Archives quotidiennes :

Matthieu 10, 7-13. Sortir de soi – Mateo 10, 7-13. Salir de sí mismo.

Jeudi 11 juin 2015

En ce temps-là, Jésus disait aux douze Apôtres : Sur votre route, proclamez que le royaume des Cieux est tout proche. Guérissez les malades, ressuscitez les morts, purifiez les lépreux, expulsez les démons. Vous avez reçu gratuitement : donnez gratuitement. Ne vous procurez ni or ni argent, ni monnaie de cuivre à mettre dans vos ceintures, ni sac pour la route, ni tunique de rechange, ni sandales, ni bâton. L’ouvrier, en effet, mérite sa nourriture. Dans chaque ville ou village où vous entrerez, informez-vous pour savoir qui est digne de vous accueillir, et restez là jusqu’à votre départ. En entrant dans la maison, saluez ceux qui l’habitent. Si cette maison en est digne, que votre paix vienne sur elle. Si elle n’en est pas digne, que votre paix retourne vers vous.

Lire le billet du jour sur le site de l’Abbaye de Tamié.

Il n’est pas si facile de sortir de soi lorsque nous ne sommes pas accueillis ou entendus. Nous avons plutôt tendance à nous obstiner en voulant à tout prix que l’autre nous entende et nous comprenne, jusqu’à se retenir parfois dans une tension qui n’est pas étrangère à la jouissance d’être exclu. Jouissance qui va à l’encontre de toute gratuité et qui nous empêche d’aller notre chemin.

Jueves 11 de junio 2015.

En aquel tiempo, dijo Jesús a sus apóstoles: -«Id y proclamad que el reino de los cielos está cerca. Curad enfermos, resucitad muertos, limpiad leprosos, echad demonios. Lo que habéis recibido gratis, dadlo gratis. No llevéis en la faja oro, plata ni calderilla; ni tampoco alforja para el camino, ni túnica de repuesto, ni sandalias, ni bastón; bien merece el obrero su sustento. Cuando entréis en un pueblo o aldea, averiguad quién hay allí de confianza y quedaos en su casa hasta que os vayáis. Al entrar en una casa, saludad; si la casa se lo merece, la paz que le deseáis vendrá a ella. Si no se lo merece, la paz volverá a vosotros.»

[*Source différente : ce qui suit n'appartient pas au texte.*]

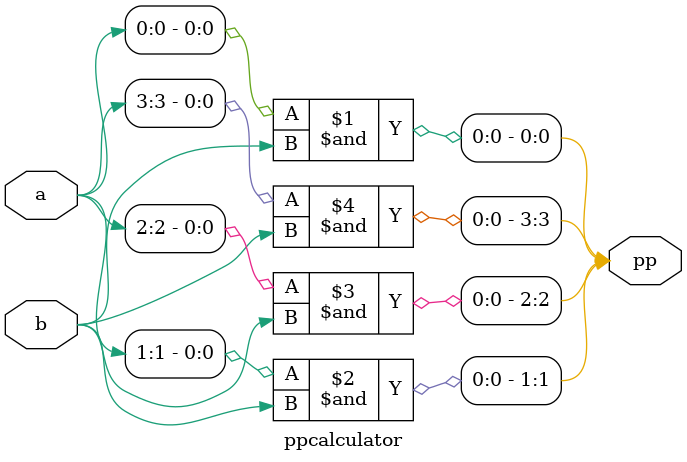
<source format=v>

module ppcalculator(input [3:0] a,input b, output wire [3:0] pp  );

assign pp[0] = a[0]&b;
assign pp[1] = a[1]&b;
assign pp[2] = a[2]&b;
assign pp[3] = a[3]&b;

endmodule



</source>
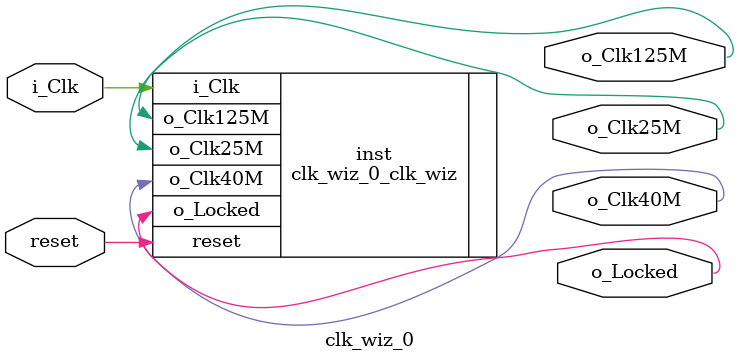
<source format=v>


`timescale 1ps/1ps

(* CORE_GENERATION_INFO = "clk_wiz_0,clk_wiz_v6_0_12_0_0,{component_name=clk_wiz_0,use_phase_alignment=true,use_min_o_jitter=false,use_max_i_jitter=false,use_dyn_phase_shift=false,use_inclk_switchover=false,use_dyn_reconfig=false,enable_axi=0,feedback_source=FDBK_AUTO,PRIMITIVE=PLL,num_out_clk=3,clkin1_period=8.000,clkin2_period=10.0,use_power_down=false,use_reset=true,use_locked=true,use_inclk_stopped=false,feedback_type=SINGLE,CLOCK_MGR_TYPE=NA,manual_override=false}" *)

module clk_wiz_0 
 (
  // Clock out ports
  output        o_Clk25M,
  output        o_Clk40M,
  output        o_Clk125M,
  // Status and control signals
  input         reset,
  output        o_Locked,
 // Clock in ports
  input         i_Clk
 );

  clk_wiz_0_clk_wiz inst
  (
  // Clock out ports  
  .o_Clk25M(o_Clk25M),
  .o_Clk40M(o_Clk40M),
  .o_Clk125M(o_Clk125M),
  // Status and control signals               
  .reset(reset), 
  .o_Locked(o_Locked),
 // Clock in ports
  .i_Clk(i_Clk)
  );

endmodule

</source>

No es tan fácil salir de uno  mismo  cuando no se nos acoge o no se nos escucha. Tenemos más bien tendencia a obstinarnos y a querer a cualquier precio que el otro nos escuche y nos comprenda, reteniéndonos a veces en una tensión que tiene que ver con el goce de ser excluido. Este goce va contra todo tipo de gratuidad y nos impide seguir nuestro camino.